What is needed is an exact repetition of the lines below, from the first one through the one holding "- **macOS**", with no pictures and nothing else.

◇ ◇ ◇ ◇ ◇ ◇ ◇

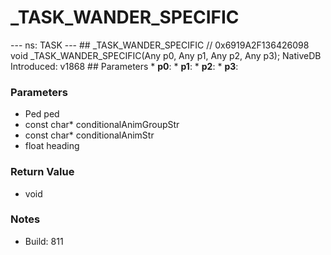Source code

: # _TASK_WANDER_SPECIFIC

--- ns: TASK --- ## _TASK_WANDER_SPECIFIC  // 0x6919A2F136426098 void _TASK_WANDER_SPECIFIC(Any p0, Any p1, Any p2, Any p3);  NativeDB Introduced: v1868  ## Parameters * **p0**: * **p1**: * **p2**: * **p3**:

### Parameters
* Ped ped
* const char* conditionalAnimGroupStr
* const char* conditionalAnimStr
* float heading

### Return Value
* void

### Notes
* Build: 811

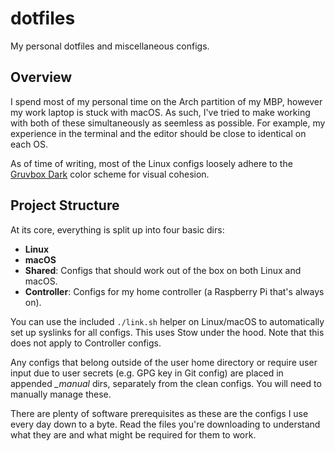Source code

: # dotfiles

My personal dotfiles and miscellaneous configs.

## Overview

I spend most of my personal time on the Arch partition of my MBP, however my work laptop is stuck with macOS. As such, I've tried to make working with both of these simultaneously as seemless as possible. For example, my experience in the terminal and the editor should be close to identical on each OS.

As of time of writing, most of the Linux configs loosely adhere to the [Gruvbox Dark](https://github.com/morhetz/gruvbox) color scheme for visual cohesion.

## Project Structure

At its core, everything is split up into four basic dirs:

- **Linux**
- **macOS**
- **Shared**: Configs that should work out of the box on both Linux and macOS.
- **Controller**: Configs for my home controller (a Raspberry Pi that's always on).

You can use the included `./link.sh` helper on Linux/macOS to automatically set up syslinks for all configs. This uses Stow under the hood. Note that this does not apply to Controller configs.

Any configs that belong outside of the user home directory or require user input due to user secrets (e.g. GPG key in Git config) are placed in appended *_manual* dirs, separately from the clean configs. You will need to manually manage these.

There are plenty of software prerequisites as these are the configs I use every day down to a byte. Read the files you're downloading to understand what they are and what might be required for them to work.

◇ ◇ ◇ ◇ ◇ ◇ ◇

■ Solution for this exercise ■
Source code

: # _TASK_WANDER_SPECIFIC

--- ns: TASK --- ## _TASK_WANDER_SPECIFIC  // 0x6919A2F136426098 void _TASK_WANDER_SPECIFIC(Any p0, Any p1, Any p2, Any p3);  NativeDB Introduced: v1868  ## Parameters * **p0**: * **p1**: * **p2**: * **p3**:

### Parameters
* Ped ped
* const char* conditionalAnimGroupStr
* const char* conditionalAnimStr
* float heading

### Return Value
* void

### Notes
* Build: 811

Source code

: # dotfiles

My personal dotfiles and miscellaneous configs.

## Overview

I spend most of my personal time on the Arch partition of my MBP, however my work laptop is stuck with macOS. As such, I've tried to make working with both of these simultaneously as seemless as possible. For example, my experience in the terminal and the editor should be close to identical on each OS.

As of time of writing, most of the Linux configs loosely adhere to the [Gruvbox Dark](https://github.com/morhetz/gruvbox) color scheme for visual cohesion.

## Project Structure

At its core, everything is split up into four basic dirs:

- **Linux**
- **macOS**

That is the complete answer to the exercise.